EXERCISE REQUIREMENTS:
Word for word, write the records out again, but omit each picture.
═══ THE DATA ═══
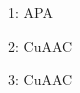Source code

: \documentclass{article}
\begin{document}
1: \Acl{APA}

2: \Acs{CuAAC}

3: \Acl{CuAAC}
\end{document}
═══
ANSWER SPACE:
Source code

: \documentclass{article}
\begin{document}
1: \Acl{APA}

2: \Acs{CuAAC}

3: \Acl{CuAAC}
\end{document}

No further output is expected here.